A pair of Met Police officers who returned to work the day after they were sprayed in the face with ammonia have been nominated in the Police Bravery Awards. 

PC Samuel Goard and PC George Garner were sprayed with ammonia and threatened with a gun by James Boyle in Mitcham. 

But despite this they returned to work the following day and helped secure Boyle’s conviction, which led to a 16-year prison sentence

Police were called to reports of people acting suspiciously around parked vehicles on Commonside East, Mitcham, just after midnight on June 17, 2022. 

One of the officers, PC Samuel Goard, approached Boyle and attempted to speak to him - asking him to take his hands out of his pockets. 

The 22-year-old then pulled out a bottle and sprayed the officer in the face with ammonia, before moving toward him. 

Despite only being able to see out of one eye, the officer used his ‘PAVA’ spray, which caused the suspect to turn around and flee. 

PC Goard and his colleague, PC George Garner, chased Boyle on foot. 

Boyle then pulled out a handgun from his waistband and pointed it toward the officers – without firing it – before running away. 

An investigation was launched, and CCTV led them to identify their suspect as James Boyle. 

He was located and arrested on Friday, June 24, 2022. 

On arrest, a knife and an axe were found in his rucksack, along with a drinks bottle containing ammonia. 

During a search of his home address, a grey tracksuit top was found which was identical to the one worn by Boyle in the officers’ body worn video footage. 

The investigation found that the firearm Boyle used to threaten officers had been fired before police arrived, and live rounds of ammunition were recovered. 

The ammunition and the bottle containing the liquid both provided forensic matches to Boyle. 

Your Local Guardian: James BoyleJames Boyle (Image: Met Police)

PC Goard said in his victim impact statement: “At the time of the incident I was in complete fear for my life. I did not know what the male had sprayed at me. Thoughts of acid, ammonia or any liquid that could have caused me irreversible injuries to my eye, sight, or permanent disfigurement to my face overcame me. 

“My thoughts turned to my son at home, was he going to grow up only knowing me as having a disfigured face, will he recognise me when I go home?" 

PC Garner said in his impact statement: “When he [Boyle] pulled the gun on me I felt powerless and had to let him run away. I was left with the same recurring thought – if it was so easy to point a gun at a police officer what would he do to a member of the public? 

“I returned to work the day after the incident.

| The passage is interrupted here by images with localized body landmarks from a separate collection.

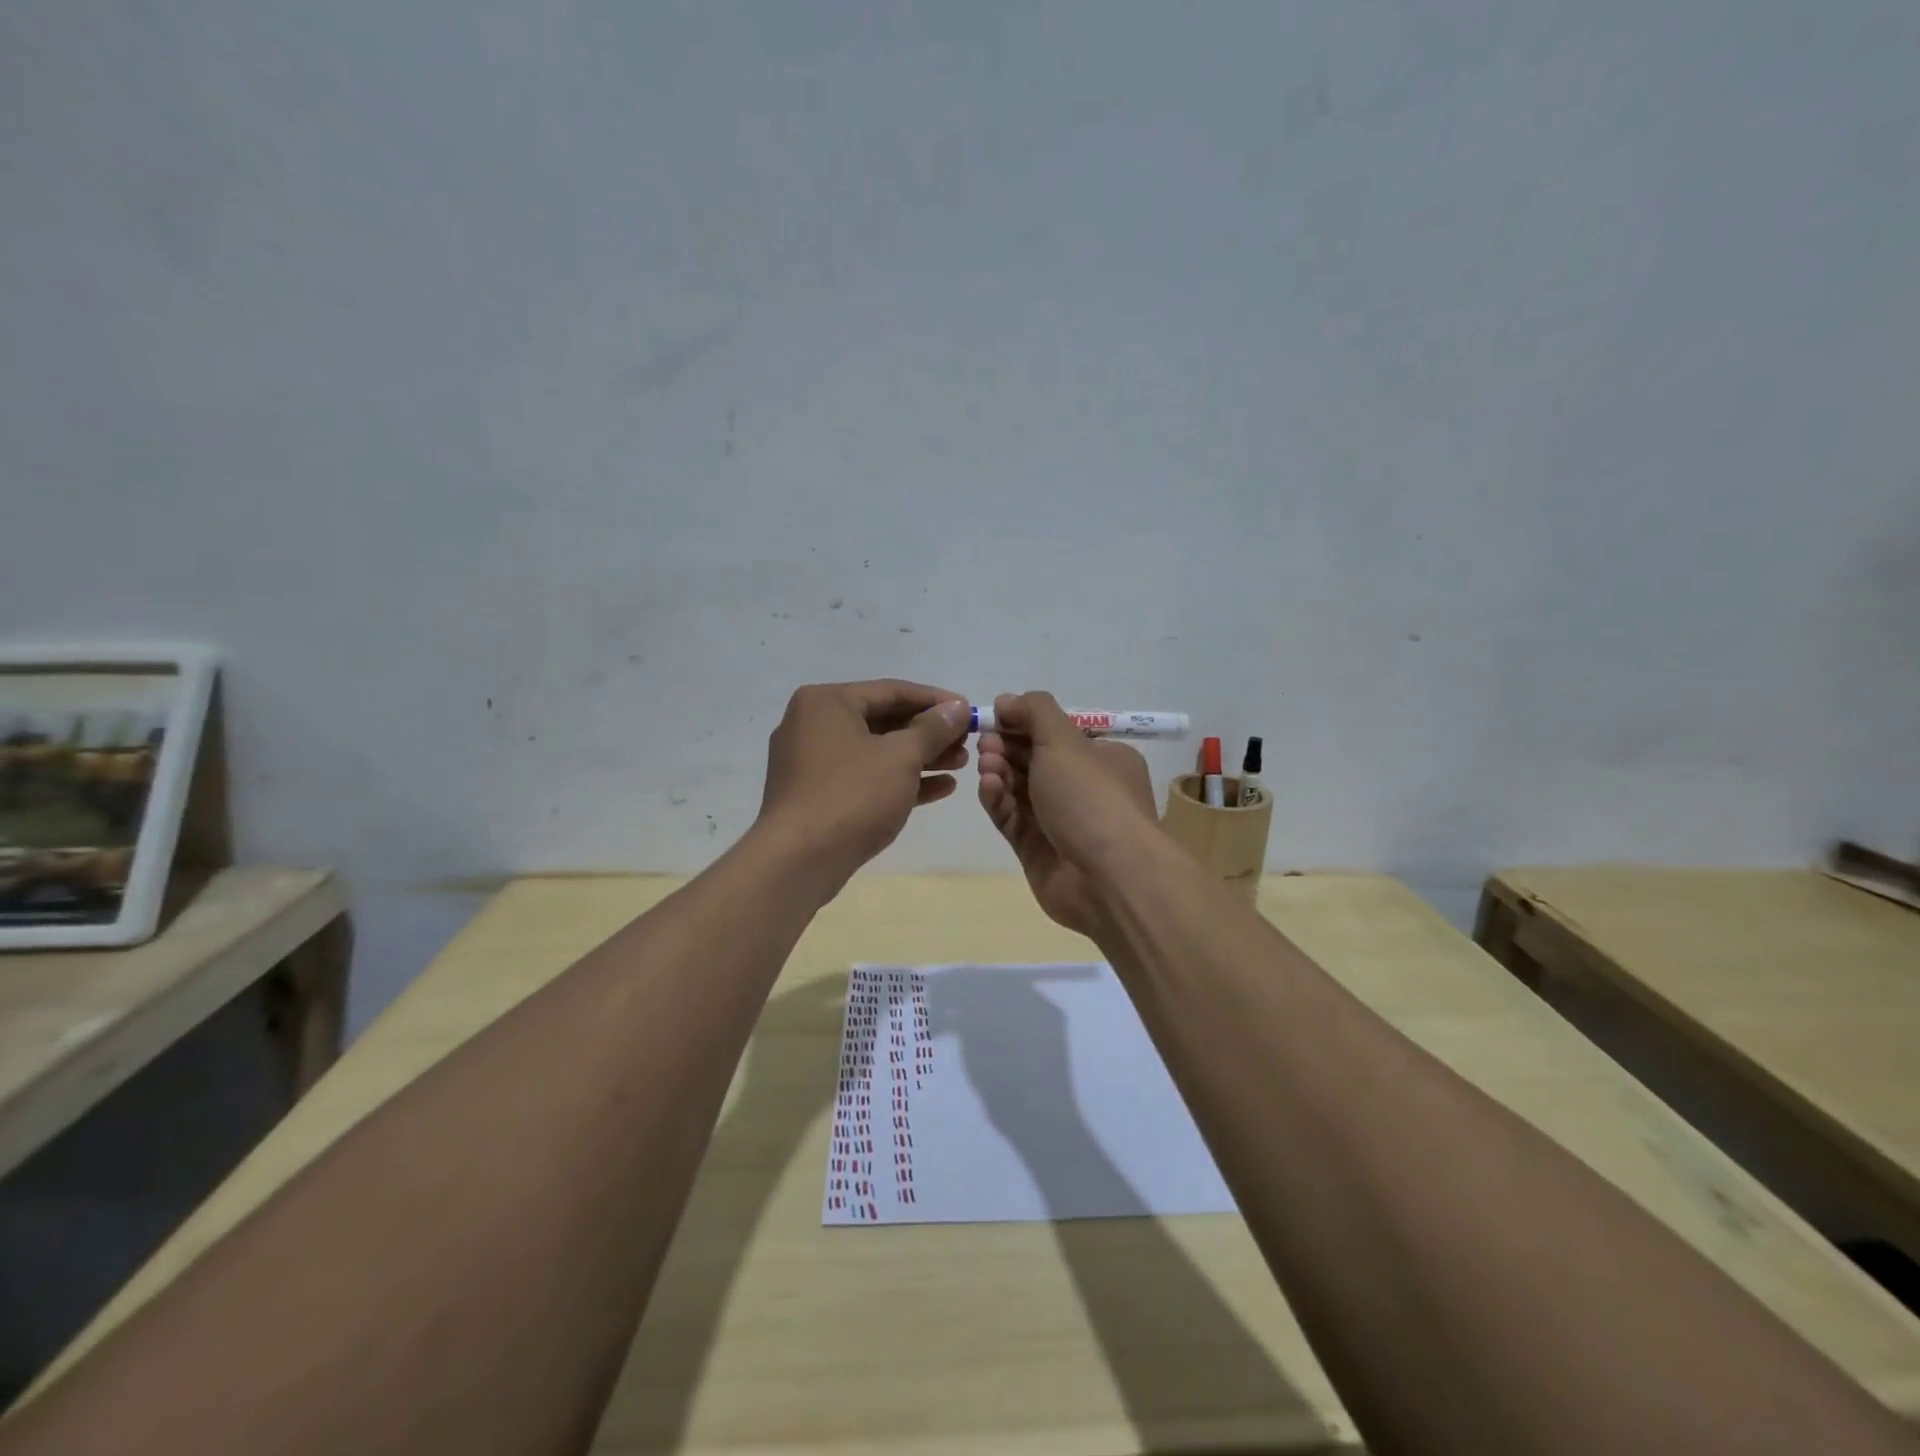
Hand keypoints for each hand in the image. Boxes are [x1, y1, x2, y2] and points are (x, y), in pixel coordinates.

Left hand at [756, 680, 970, 889]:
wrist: (799, 860)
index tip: (969, 710)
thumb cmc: (852, 795)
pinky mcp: (818, 796)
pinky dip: (900, 780)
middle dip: (929, 733)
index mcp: (827, 702)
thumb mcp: (901, 756)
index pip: (892, 691)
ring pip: (877, 752)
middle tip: (967, 742)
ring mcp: (813, 762)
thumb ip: (933, 729)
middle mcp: (814, 724)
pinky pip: (866, 778)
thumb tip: (956, 707)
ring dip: (920, 757)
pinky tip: (940, 789)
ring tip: (962, 765)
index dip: (935, 701)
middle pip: (884, 721)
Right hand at [976, 691, 1159, 936]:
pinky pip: (1012, 819)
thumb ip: (1034, 712)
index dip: (1025, 723)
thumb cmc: (1091, 797)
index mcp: (1103, 759)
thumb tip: (1006, 700)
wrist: (1107, 877)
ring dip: (1000, 772)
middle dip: (1007, 747)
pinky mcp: (1037, 851)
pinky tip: (989, 787)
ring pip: (1020, 790)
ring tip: (986, 764)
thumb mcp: (1065, 740)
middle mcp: (1084, 789)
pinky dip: (999, 800)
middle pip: (1035, 760)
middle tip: (985, 743)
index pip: (1058, 734)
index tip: (996, 717)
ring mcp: (1060, 822)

I love my job and didn’t want what happened to affect me or make me fearful, but it is a terrifying reminder that the most routine call could end up being something that could change my life or the lives of my loved ones forever.” 

DCI Rebecca Woodsford, added: “Tackling violent crime is one of our top priorities and this includes those who assault our staff. Abuse of emergency workers is never acceptable and we will always deal robustly with offences of this nature.”